各施設の“Instagram(インスタグラム)”は、現場で担当を設け、その職員が更新するようにしています。常に発信するネタを探してもらっていて、月の更新目標は出勤日とほぼ同数の20件程度です。“Instagram”は「集客」が目的なので「どんな情報が求められているか」を利用者様の目線で考えるようにしています。広報戦略室の役割は、担当者が効果を見込める更新ができるよう支援することです。利用者様が素敵な表情をされている写真でも、背景が散らかっていれば、見た人にマイナスの印象を与えることもあります。担当者には1枚の写真の効果やリスクをしっかり自覚した上で投稿するように伝え、投稿内容のフィードバックをするようにしています。

――“Instagram”以外のSNSの運営状況について教えてください。

“YouTube(ユーチューブ)”は、「採用」が主な目的です。介護に興味を持つ方がWebで「介護 技術」と検索をしたときに、当法人のことを知ってもらえればいいなと思っています。ただ、“YouTube”は「採用」だけでなく「集客」目的も兼ねていて、動画がきっかけで施設に興味を持ってくれる方を増やしたいとも考えています。

“Twitter(ツイッター)”は、若い方が利用しているので「新卒採用」を主な目的にしています。更新しているのは以前当法人で開催したビジネスコンテストで出会ったインターンの大学生です。更新内容を打ち合わせて、新卒者をターゲットに、親しみやすい内容で投稿してもらっています。

“Facebook(フェイスブック)”の主な目的は、「ブランディング」です。Facebookは、30~50代の管理者を務めるようなビジネス層が使うことが多いので、“Instagram”や“Note”、“YouTube”の更新情報を随時アップしています。

“Note”は、採用にも集客にも寄っていないコンテンツです。介護に関するコンテンツや、生活に役立つような発信をして、法人の認知度の向上を狙っています。

SNS活用で「採用・集客」アップ! 介護事業所における広報の役割とは?-社会福祉法人基弘会-

何より大切なのは、施設に来た後がっかりさせないこと

――SNS運用による効果はいかがでしょうか?

一番大きな効果は、面接設定後のキャンセルがほとんどなくなったことです。以前、紙の媒体に求人を出していた頃は、面接日を決めたにも関わらず、約半分は面接に来ないなんてこともありました。今はインターネット上に求人を出しているので、面接者はほとんど全員ホームページやSNSを見てくれています。ある程度イメージを把握した上で応募してくれているので、応募後にやっぱり面接に来ないなんてことはほぼなくなりました。

あとは、社内への発信として「ケア接客」が浸透したことで、職員の定着率が高まっています。法人で毎年実施する勤続10年表彰では、毎年複数名の職員が表彰されるようになりました。長く続けてくれるスタッフがいるのは、会社の理念をきちんと語り継げている証拠だと思っています。

――SNS運用や広報に関して、アドバイスをお願いします。

SNS運用だけで集客や採用の問題が解決するわけではありません。SNSはあくまで施設へ足を運んでもらうまでの一つのステップです。面接や見学に来てもらったら、あとはアナログで、実際の施設の雰囲気と担当者の訴求力が重要になってきます(笑)

また、広報に関しては、外部に向けた発信だけでなく、内部に向けた発信も重要です。SNSの投稿は誰でもできますが、それを見て現地に来てくれた方が「思っていたのと違う」と感じてしまえば、せっかく興味を持ってくれた人材を逃がすことになってしまいます。発信する内容に魅力を感じてもらうことは大事ですが、現地でがっかりさせないことがそれ以上に大切です。

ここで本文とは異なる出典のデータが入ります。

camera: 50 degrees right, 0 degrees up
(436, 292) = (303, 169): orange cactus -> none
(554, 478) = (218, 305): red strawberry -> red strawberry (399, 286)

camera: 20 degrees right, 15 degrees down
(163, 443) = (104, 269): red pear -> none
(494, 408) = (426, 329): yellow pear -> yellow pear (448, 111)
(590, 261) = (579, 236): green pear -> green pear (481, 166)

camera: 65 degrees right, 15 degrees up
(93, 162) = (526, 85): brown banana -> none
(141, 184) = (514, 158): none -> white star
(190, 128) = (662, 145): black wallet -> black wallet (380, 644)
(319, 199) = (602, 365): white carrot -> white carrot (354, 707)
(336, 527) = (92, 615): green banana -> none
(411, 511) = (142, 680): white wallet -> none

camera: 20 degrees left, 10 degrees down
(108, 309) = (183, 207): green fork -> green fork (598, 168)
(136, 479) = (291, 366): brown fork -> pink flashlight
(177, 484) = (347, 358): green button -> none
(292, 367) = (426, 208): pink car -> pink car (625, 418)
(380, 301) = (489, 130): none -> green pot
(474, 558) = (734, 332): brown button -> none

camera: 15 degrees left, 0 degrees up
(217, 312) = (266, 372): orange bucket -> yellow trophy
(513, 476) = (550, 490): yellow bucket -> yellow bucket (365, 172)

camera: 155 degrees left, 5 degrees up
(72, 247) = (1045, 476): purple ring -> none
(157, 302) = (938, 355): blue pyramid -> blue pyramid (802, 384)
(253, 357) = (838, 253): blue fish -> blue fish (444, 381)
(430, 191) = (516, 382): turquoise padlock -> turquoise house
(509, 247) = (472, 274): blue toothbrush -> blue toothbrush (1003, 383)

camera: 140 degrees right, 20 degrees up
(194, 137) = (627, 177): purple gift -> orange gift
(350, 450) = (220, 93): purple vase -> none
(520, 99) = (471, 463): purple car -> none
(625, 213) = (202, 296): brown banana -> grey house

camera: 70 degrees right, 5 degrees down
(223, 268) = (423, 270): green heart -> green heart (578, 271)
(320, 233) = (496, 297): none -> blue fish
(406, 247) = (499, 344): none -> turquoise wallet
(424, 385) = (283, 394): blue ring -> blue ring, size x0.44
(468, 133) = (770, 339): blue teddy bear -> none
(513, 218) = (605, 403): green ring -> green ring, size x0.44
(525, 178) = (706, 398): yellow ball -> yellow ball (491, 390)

そのためにも、社内外への広報の軸になる人を立てることも大切です。社内外への発信により、自分で考える力が身につくので、人材の育成にもつながります。そのため、発信は施設長以外がした方がいいと思っています。施設長だけで完結するのではなく、どんどん職員を巻き込んでいくことで、広報の重要性や介護に対する前向きな思いの浸透が高まるのではないでしょうか。

――今後の目標について教えてください。

法人の理念とも同じで、介護業界に対するネガティブなイメージや、改善に対してあきらめがちな風潮を壊したいです。実は、広報戦略室では外部の法人様へのコンサルタントにも取り組んでいます。今後は、「イメージアップ」や「社内教育」、「SNS活用」について、自分の法人だけでなく、ほかの事業所にも伝えていけたらいいですね。